The UC intends to introduce the area of data science, presenting the student with an overview of the area, its methodological principles, its challenges and its main applications. It is also intended to introduce the basic algorithms of a pipeline of data analysis with particular emphasis on data preparation, extraction attributes and reduction of dimensionality and on machine learning and validation. At the end it is intended that the student be able to identify from drawing pipelines and validate experimentally and formally the best algorithmic solution for a particular task.

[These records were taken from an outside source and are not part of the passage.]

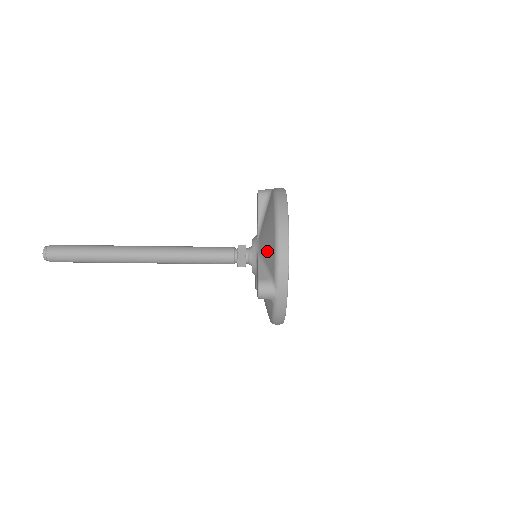
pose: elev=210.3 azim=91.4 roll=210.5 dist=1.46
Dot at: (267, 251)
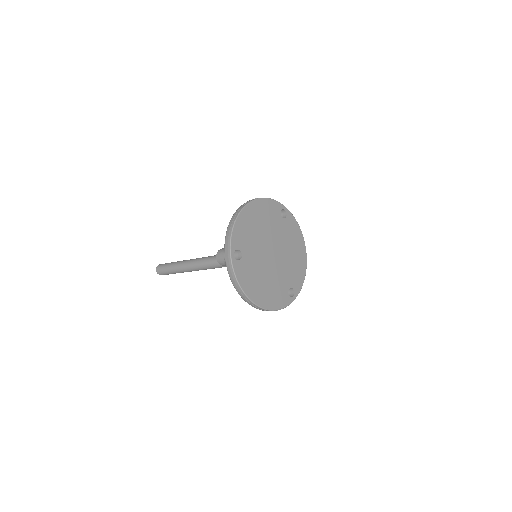
Dot at: occluded
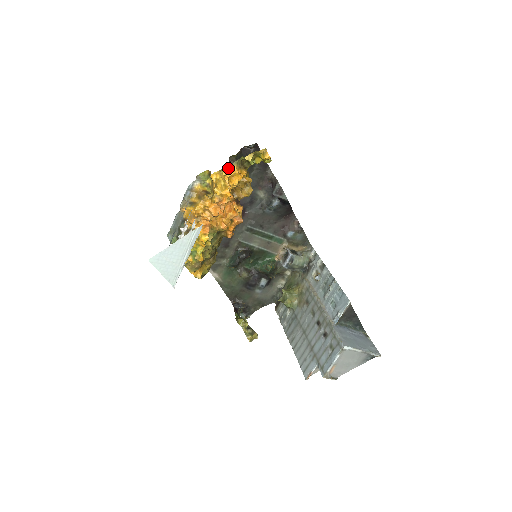
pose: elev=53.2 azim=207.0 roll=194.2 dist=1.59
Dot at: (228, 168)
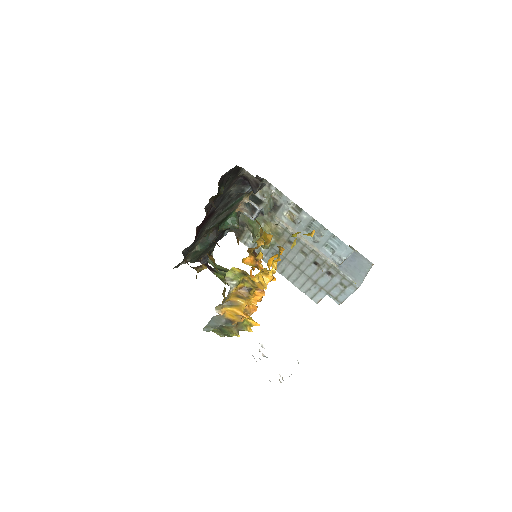
Dot at: (272, 265)
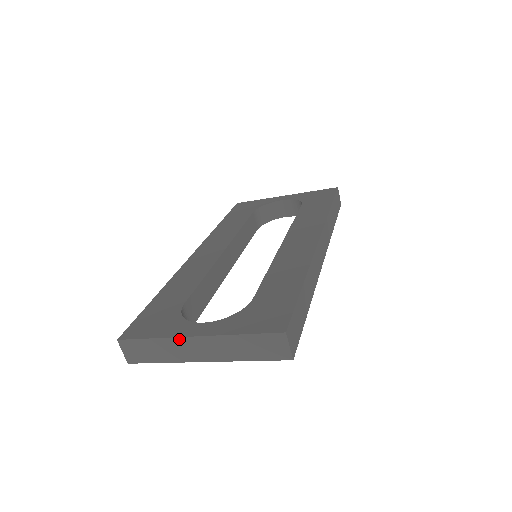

It is also intended to foster autonomous learning and group work, interpersonal relationships, and oral and written communication.

Work Placement(s)

No

Syllabus

Cap 1: Introduction
- Big Data and Data Science
- Current situation and prospects
- Required skills
Cap 2: Problems and Applications
- Life cycle and the pipeline
- Typical problems and applications C
Cap 3: Data processing
- Evaluation of signal-to-noise ratio
- Time series filtering
- Detection and treatment of outliers
- Detection and treatment of missing values
- Time-frequency transformations: extraction of non-stationary attributes
Cap 4: Attribute Handling
- Discretization of continuous variables, conversion of categorical variables
- Normalization
- Treatment of unbalanced data
Cap 5: Selection and reduction of attributes
- Classifier / regressor independent methods: Filters
- Methods based on classification / regression performance: "Wrappers"
- Embedded Methods
- Unsupervised reduction
- Supervised reduction
Chapter 6: Computational Learning
- Supervised and unsupervised learning
Cap 7: Validation

Head Lecturer(s)

Paulo Fernando Pereira de Carvalho

Assessment Methods

Assessment
Resolution Problems: 20.0%
Exam: 40.0%
Project: 40.0%

Bibliography

- Peter Flach, Machine Learning: the art and science of algorithms that maker sense of data, Cambridge University Press, 2012.
- Introduction to Machine Learning with Python, Andreas C. Muller and Sarah Guido, O'Reilly, 2017.
- García, Luengo & Herrera (2015). "Data Preprocessing in Data Mining". Springer.
- Nixon & Aguado (2008). "Feature Extraction & Image Processing". Academic Press.